Former National Security Officials Blast Trump’s Russian Hacking Comments

“Shocking and dangerous,” says one former admiral.

Former CIA and NSA director Michael Hayden criticizd Trump's remarks.Luis M. Alvarez/AP

After Donald Trump appeared to invite Russian hackers to retrieve emails deleted by Hillary Clinton, former national security officials are blasting Trump for seemingly encouraging spying by a foreign government.
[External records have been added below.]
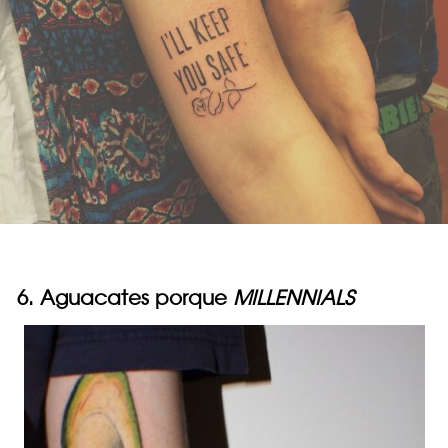
6. Aguacates porque
MILLENNIALS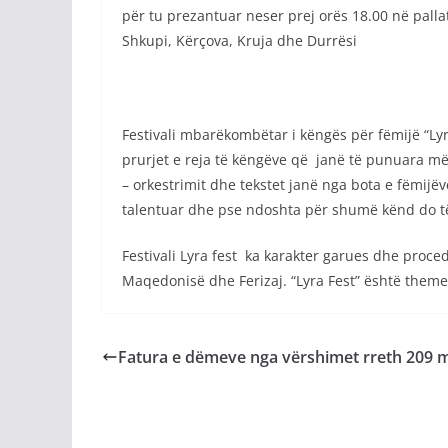
për tu prezantuar neser prej orës 18.00 në pallat
Shkupi, Kërçova, Kruja dhe Durrësi
Festivali mbarëkombëtar i këngës për fëmijë “Lyra 
prurjet e reja të këngëve që janë të punuara më 
– orkestrimit dhe tekstet janë nga bota e fëmijëv
talentuar dhe pse ndoshta për shumë kënd do të
Festivali Lyra fest ka karakter garues dhe proced
Maqedonisë dhe Ferizaj. “Lyra Fest” është them
Fatura e dëmeve nga vërshimet rreth 209 m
At a press conference in Miami on Wednesday, the Republican presidential nominee said he hoped Russian hackers would try to dig up Clinton’s deleted emails. The Clinton campaign quickly slammed Trump for the comments, saying in a statement, “This has the be the first time that a major presidential candidate has actively encouraged a foreign power to conduct espionage against his political opponent.” It didn’t take long for major players in the national security sphere to join in.
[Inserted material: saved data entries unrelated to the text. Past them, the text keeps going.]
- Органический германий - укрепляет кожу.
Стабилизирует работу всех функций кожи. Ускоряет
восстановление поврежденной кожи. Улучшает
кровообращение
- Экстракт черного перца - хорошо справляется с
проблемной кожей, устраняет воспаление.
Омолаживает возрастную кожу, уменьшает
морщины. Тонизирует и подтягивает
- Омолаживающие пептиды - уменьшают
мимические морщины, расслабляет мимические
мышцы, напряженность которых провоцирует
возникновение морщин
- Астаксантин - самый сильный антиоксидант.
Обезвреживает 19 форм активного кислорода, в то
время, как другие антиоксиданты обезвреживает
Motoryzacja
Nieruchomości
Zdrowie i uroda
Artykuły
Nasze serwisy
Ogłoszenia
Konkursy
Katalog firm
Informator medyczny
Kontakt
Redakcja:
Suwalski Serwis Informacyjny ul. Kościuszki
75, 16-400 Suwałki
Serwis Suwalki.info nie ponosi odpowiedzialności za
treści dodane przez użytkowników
  • Gen. Michael Hayden, the former director of both the CIA and the National Security Agency, criticized Trump in comments to Bloomberg‘s Eli Lake.
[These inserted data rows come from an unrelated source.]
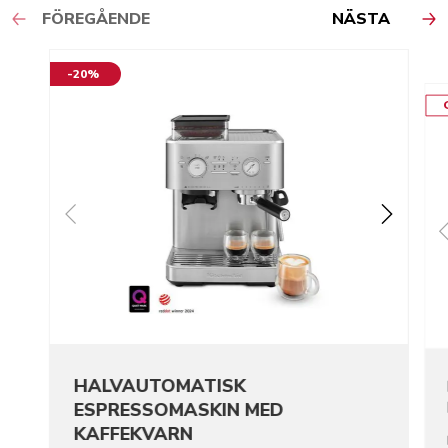
FÖREGÅENDE
NÄSTA
-20%
HALVAUTOMATISK
ESPRESSOMASKIN MED
KAFFEKVARN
  • Adm. James Stavridis, who was once the highest-ranking officer in the Navy and was briefly mentioned as a possible vice presidential pick for Clinton, called Trump’s comments “shocking and dangerous” in an interview with the Guardian. “In addition to the obvious domestic political implications of essentially inviting interference in our election, they will further undermine European confidence in the reliability of the US as an ally—particularly in the face of Russian adventurism,” he said.
  • Former CIA director and Defense Secretary Leon Panetta expressed shock at Trump’s statements. “I find those kinds of statements to be totally outrageous,” he told CNN.

  • Mike Vickers, a well-known former CIA officer and Pentagon official, wrote a column for Politico Magazine that dismantled all aspects of Trump’s foreign policy. “America today faces three principal national security threats,” Vickers wrote, “from radical Islamists, who seek to terrorize Americans and overthrow the existing order in the Middle East; from a resurgent Russia, which seeks to reassert its dominance over the former Soviet Empire and overthrow the existing order in Europe; and from a rising China, which seeks suzerainty in Asia. In all three areas, Trump has shown a limited grasp of the nature of the threat and has proposed strategies that would make America less secure.”